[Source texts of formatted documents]
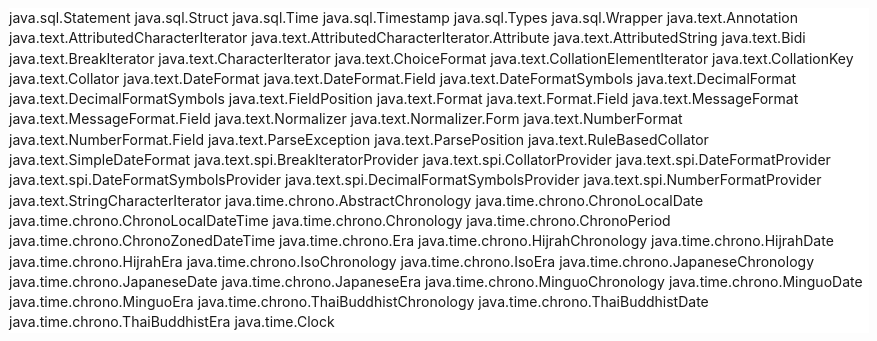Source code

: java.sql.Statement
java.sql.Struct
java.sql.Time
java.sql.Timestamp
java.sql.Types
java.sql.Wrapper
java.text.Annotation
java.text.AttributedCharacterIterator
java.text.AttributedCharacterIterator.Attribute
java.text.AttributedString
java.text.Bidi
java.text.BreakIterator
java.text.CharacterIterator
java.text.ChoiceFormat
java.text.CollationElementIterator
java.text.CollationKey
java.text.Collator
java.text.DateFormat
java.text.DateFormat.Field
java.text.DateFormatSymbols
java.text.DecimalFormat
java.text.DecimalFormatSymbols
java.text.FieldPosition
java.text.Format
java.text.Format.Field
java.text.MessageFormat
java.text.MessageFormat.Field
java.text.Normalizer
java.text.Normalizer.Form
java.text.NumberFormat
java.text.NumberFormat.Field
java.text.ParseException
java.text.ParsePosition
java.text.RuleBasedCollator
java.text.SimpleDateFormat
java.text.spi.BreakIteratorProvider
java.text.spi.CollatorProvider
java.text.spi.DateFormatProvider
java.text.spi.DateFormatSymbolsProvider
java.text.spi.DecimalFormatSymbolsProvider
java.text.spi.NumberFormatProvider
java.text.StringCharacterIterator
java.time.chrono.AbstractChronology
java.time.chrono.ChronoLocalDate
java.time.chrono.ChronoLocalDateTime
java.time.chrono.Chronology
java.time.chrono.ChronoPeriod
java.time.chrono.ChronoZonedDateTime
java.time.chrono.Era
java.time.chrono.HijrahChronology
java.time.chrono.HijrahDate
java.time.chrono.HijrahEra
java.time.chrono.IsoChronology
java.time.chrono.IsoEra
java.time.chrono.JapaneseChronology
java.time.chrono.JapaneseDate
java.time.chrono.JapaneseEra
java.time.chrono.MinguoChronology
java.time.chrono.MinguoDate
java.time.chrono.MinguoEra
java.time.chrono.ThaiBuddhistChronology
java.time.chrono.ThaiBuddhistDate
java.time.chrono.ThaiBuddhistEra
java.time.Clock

--

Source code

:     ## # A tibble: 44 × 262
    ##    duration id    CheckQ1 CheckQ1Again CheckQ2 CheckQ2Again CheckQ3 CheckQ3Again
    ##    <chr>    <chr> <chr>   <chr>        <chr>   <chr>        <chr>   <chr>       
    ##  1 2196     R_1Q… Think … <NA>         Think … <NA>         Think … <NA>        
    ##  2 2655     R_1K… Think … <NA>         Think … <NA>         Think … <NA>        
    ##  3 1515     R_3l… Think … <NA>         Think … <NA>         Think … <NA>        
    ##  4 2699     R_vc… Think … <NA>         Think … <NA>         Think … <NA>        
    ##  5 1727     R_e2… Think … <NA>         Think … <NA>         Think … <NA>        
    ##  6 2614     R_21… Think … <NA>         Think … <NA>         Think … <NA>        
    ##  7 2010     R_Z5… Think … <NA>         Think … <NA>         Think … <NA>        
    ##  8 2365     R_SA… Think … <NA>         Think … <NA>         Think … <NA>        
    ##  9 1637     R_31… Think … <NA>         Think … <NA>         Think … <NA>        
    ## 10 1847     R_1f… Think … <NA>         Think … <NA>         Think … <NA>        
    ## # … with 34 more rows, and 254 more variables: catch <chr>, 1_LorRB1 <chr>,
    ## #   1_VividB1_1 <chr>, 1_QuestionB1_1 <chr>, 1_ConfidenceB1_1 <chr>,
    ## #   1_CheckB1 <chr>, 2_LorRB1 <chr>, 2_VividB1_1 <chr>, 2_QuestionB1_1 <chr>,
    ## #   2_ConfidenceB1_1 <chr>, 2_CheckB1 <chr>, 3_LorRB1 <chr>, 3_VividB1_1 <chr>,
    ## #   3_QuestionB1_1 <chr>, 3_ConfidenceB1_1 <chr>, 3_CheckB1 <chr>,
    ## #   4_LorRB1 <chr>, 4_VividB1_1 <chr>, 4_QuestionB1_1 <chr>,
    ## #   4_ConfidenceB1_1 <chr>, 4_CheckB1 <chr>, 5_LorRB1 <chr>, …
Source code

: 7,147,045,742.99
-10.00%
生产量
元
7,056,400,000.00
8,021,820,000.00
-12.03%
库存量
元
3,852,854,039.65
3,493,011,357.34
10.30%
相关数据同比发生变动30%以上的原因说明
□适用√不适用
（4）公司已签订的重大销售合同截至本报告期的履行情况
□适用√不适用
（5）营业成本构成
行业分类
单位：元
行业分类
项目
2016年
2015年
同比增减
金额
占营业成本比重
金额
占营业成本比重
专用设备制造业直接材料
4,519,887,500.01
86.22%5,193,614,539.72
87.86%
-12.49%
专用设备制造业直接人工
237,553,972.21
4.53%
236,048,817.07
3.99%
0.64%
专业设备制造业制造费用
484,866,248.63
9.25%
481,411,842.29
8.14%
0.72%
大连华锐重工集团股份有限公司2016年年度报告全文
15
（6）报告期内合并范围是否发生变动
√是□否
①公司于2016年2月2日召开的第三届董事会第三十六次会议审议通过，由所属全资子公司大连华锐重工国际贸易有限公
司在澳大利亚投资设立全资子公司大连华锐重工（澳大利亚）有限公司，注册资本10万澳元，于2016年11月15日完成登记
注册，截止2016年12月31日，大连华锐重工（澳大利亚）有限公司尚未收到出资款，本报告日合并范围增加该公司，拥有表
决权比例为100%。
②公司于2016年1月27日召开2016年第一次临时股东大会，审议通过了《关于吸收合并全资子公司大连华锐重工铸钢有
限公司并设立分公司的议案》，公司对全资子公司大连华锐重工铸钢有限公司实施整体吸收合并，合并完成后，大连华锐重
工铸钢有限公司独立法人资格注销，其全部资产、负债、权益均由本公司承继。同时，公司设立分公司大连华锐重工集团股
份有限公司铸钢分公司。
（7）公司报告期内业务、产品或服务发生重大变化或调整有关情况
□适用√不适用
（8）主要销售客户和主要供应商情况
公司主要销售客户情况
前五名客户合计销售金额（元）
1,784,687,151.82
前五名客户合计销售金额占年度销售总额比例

==

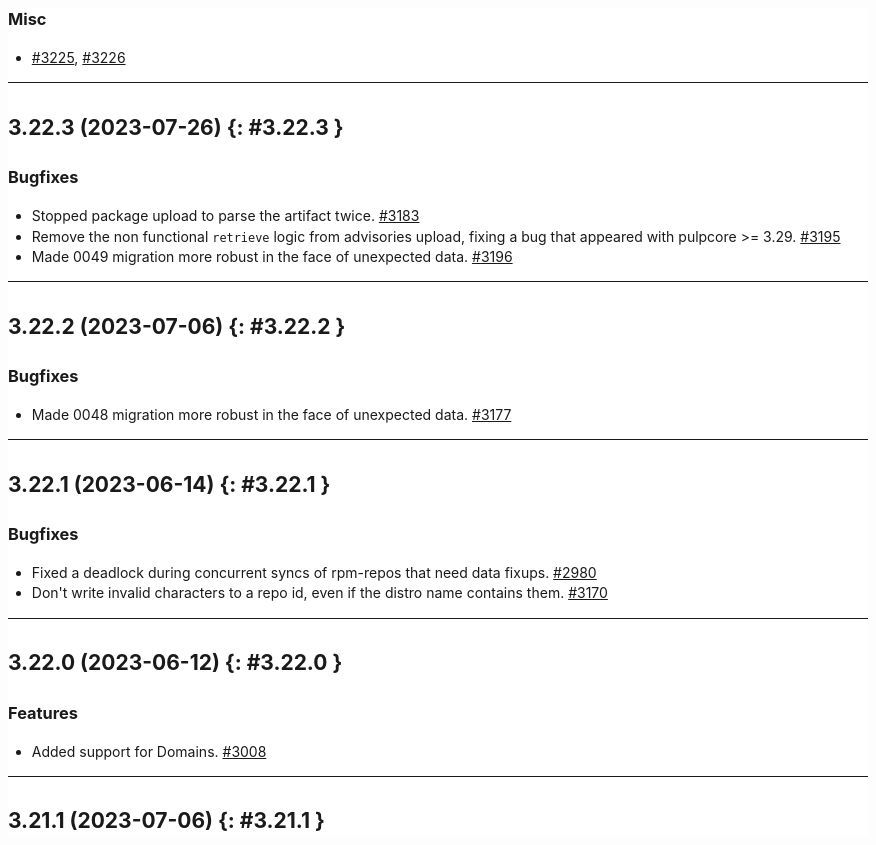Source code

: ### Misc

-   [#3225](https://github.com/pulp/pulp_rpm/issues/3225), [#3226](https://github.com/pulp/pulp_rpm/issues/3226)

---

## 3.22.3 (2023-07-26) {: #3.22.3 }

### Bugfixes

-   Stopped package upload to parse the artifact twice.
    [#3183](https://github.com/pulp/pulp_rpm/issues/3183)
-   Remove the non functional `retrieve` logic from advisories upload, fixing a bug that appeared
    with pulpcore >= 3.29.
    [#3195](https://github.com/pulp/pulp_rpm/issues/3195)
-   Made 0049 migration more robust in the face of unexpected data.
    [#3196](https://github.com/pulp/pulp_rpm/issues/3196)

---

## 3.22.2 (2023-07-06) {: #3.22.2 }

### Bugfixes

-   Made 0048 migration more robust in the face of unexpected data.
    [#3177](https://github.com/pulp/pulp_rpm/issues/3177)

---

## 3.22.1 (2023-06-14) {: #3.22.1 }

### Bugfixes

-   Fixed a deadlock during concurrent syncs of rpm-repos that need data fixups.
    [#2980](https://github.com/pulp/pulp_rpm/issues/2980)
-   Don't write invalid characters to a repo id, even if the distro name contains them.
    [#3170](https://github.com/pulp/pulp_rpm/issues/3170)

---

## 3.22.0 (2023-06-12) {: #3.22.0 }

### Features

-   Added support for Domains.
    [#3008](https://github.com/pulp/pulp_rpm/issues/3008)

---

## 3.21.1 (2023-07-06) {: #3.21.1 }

* [EXERCISE AIM]:
Given the records above, restate word for word only the lines starting at the one with "java.text.ParseException" and ending at the one with "java.time.Clock".

* [RESPONSE AREA]:
java.text.ParseException
java.text.ParsePosition
java.text.RuleBasedCollator
java.text.SimpleDateFormat
java.text.spi.BreakIteratorProvider
java.text.spi.CollatorProvider
java.text.spi.DateFormatProvider
java.text.spi.DateFormatSymbolsProvider
java.text.spi.DecimalFormatSymbolsProvider
java.text.spi.NumberFormatProvider
java.text.StringCharacterIterator
java.time.chrono.AbstractChronology
java.time.chrono.ChronoLocalDate
java.time.chrono.ChronoLocalDateTime
java.time.chrono.Chronology
java.time.chrono.ChronoPeriod
java.time.chrono.ChronoZonedDateTime
java.time.chrono.Era
java.time.chrono.HijrahChronology
java.time.chrono.HijrahDate
java.time.chrono.HijrahEra
java.time.chrono.IsoChronology
java.time.chrono.IsoEra
java.time.chrono.JapaneseChronology
java.time.chrono.JapaneseDate
java.time.chrono.JapaneseEra
java.time.chrono.MinguoChronology
java.time.chrono.MinguoDate
java.time.chrono.MinguoEra
java.time.chrono.ThaiBuddhistChronology
java.time.chrono.ThaiBuddhistDate
java.time.chrono.ThaiBuddhistEra
java.time.Clock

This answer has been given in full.